→ Prompt
Please copy the data below word for word, leaving out the pictures.

→ Raw data
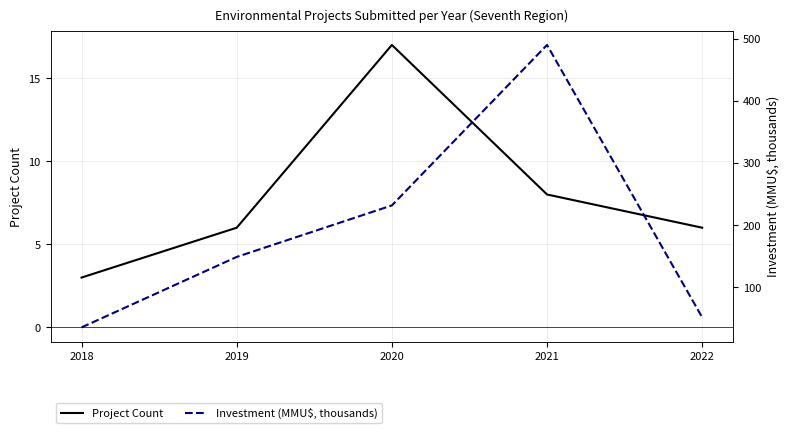

What is the maximum value for Project Count?

17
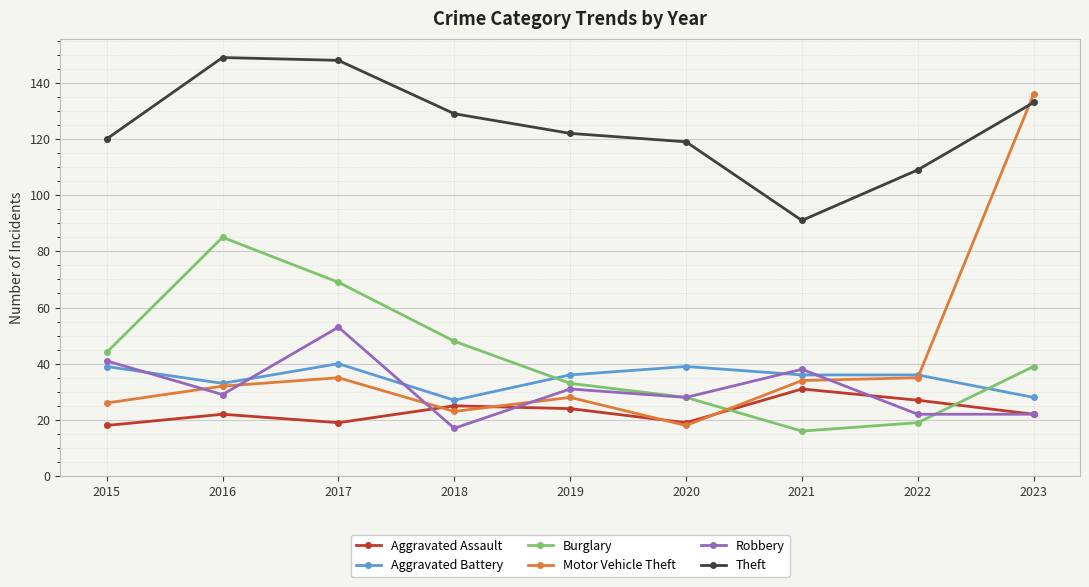

List the series in order of their peak value, lowest first.

Aggravated Assault, Aggravated Battery, Robbery, Burglary, Motor Vehicle Theft, Theft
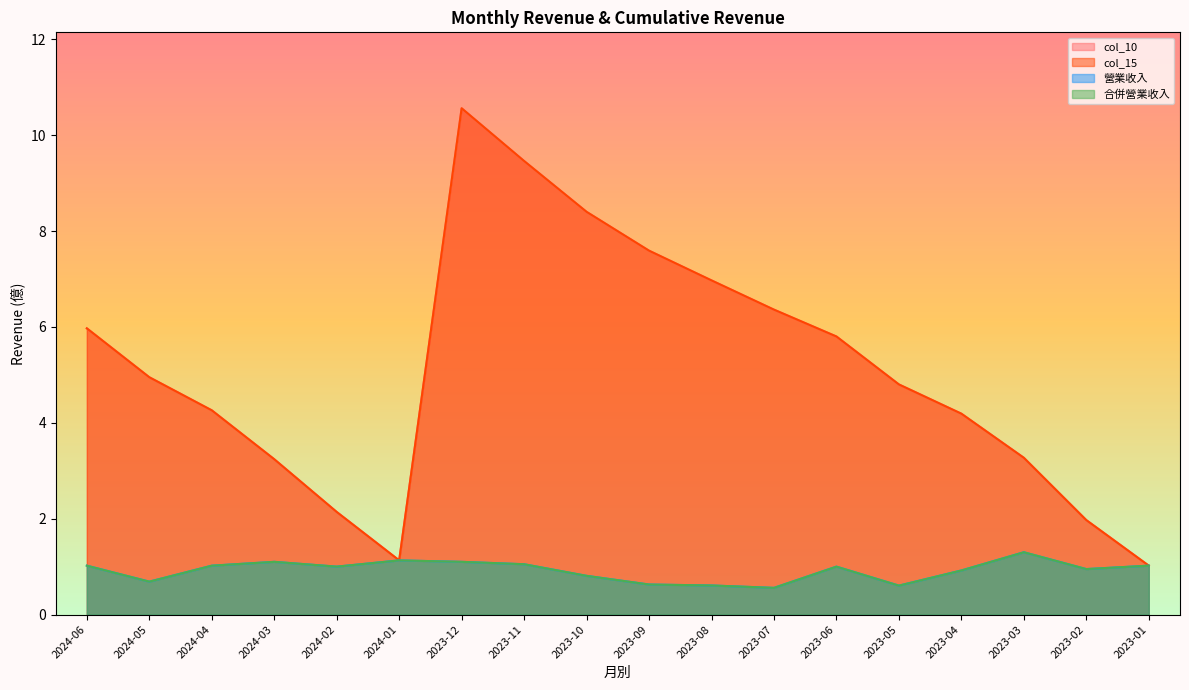

What is the difference between the maximum and minimum values in the 合併營業收入 series?

0.7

→ The answer
What is the maximum value for Project Count?

17

List the series in order of their peak value, lowest first.

Aggravated Assault, Aggravated Battery, Robbery, Burglary, Motor Vehicle Theft, Theft

What is the difference between the maximum and minimum values in the 合併營業收入 series?

0.7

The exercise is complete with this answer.